I am personally an adblock user. That’s one of the first things I do when I set up a new machine; install Adblock and Ghostery. I usually whitelist the community-generated content providers that I frequent, and know won’t survive without the ads. It just feels right; just like when I tip my waiters as I know they’ll have difficulty without tips in the status quo. Am I robbing other websites of the attention to the ads they feel entitled to? Is it ethical?
We can look at this dilemma from two different angles; whether or not users are stealing money from the individual websites, and if adblocking is good for the internet as a whole. I disagree that refusing to look at adverts equals stealing. Embedding ads next to the actual content implies that by consuming the content, you are helping the provider make profit. Let me use an analogy.
The hat next to a street musician has a very similar implication; please pay if you enjoyed. You never feel obligated to spare change to anyone though (you might be guilt-tripped into it, but never forced). Some people like to help out the talented ones, and simply make them happy since the performance made them happy, but most don’t. If someone forced you to pay up during a street performance, blocked your view, or disrupted your experience otherwise, wouldn’t you be annoyed and just walk away? I skip talking about the creepy trackers.
The obligation to pay for publicly available art or entertainment has never been easy to formulate. It’s usually more about the consumers’ willing to pay than the providers’ enforcement. Sometimes, the publishers have had the technological means to force-fed ads to consumers in a very aggresive way (e.g. cable TV adverts), but it’s now the consumers that have the technological capability to strip the content of intrusive ads and trackers. If producers can’t earn enough money through intrusive advertising, they should find another way to monetize their content or spend their time and effort on something more lucrative. Sorry; the landscape is shifting and so should your business model.
Isn’t it bad though? Doesn’t it make the pie smaller for everyone? Maybe. CNET’s interview didn’t provide much relevant data, and it’s outside the scope of this blog to quantitatively analyze the market anyway. What I can predict is that if the advertising industry doesn’t find ways to make ads less intrusive and more interesting, and doesn’t dissuade people from actively blocking them, they will have a hard time. They may get into an arms race with adblockers, but that’s never a good idea for them. They may regulate or even criminalize adblocking (see piracy laws), but the current economy is not stable and is certainly going to change.
When advertising is not a viable business model any more, site owners may start putting their content behind paywalls, or come up with smarter monetization strategies. It means that the publicly available content may have lower quality, or websites will simply go out of business. You need to be either a hobbyist or a large corporation to be sustainable in the new economic balance. We may need to pay for good content like good old days of newspapers, or struggle to find them among too much noise. It’s going to be uncomfortable to go back there, but without appropriate planing of the industry, it seems inevitable.

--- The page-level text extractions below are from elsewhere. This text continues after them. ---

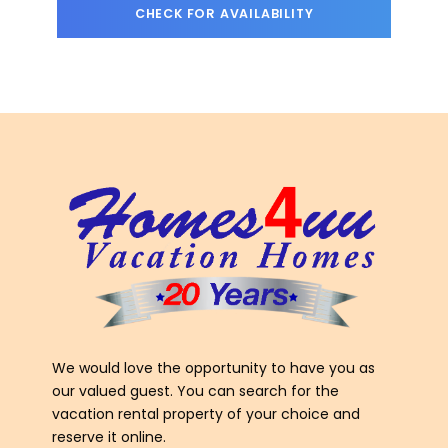
We would love the opportunity to have you as
our valued guest. You can search for the
vacation rental property of your choice and
reserve it online.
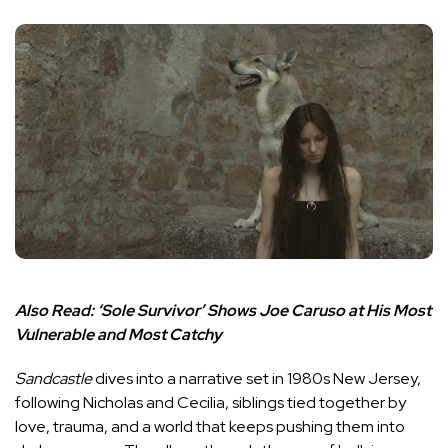
Also Read:
‘Sole Survivor’ Shows Joe Caruso at His Most
Vulnerable and Most Catchy
Sandcastle
dives into a narrative set in 1980s New Jersey,
following Nicholas and Cecilia, siblings tied together by
love, trauma, and a world that keeps pushing them into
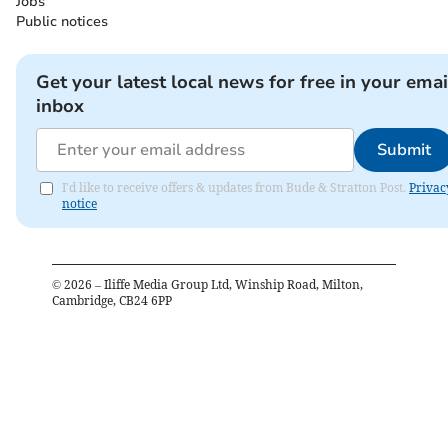
Jobs
Public notices
Get your latest local news for free in your emai
inbox
Submit
I'd like to receive offers & updates from Bude & Stratton Post.
Privac
notice
©
2026
– Iliffe Media Group Ltd, Winship Road, Milton,
Cambridge, CB24 6PP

There have been proposals like this to find a middle ground for acceptable advertising. The demise of the ads-for-content economy can be prevented if producers and consumers can come up with and agree on standards of what will be tolerated. Until that day, I believe the consumers’ revolt against online advertising is only a reaction to the their creepy, aggressive, and intrusive methods, and certainly not unethical. I’m afraid democratization of content creation and consumption might force businesses to actually listen to the consumers after all!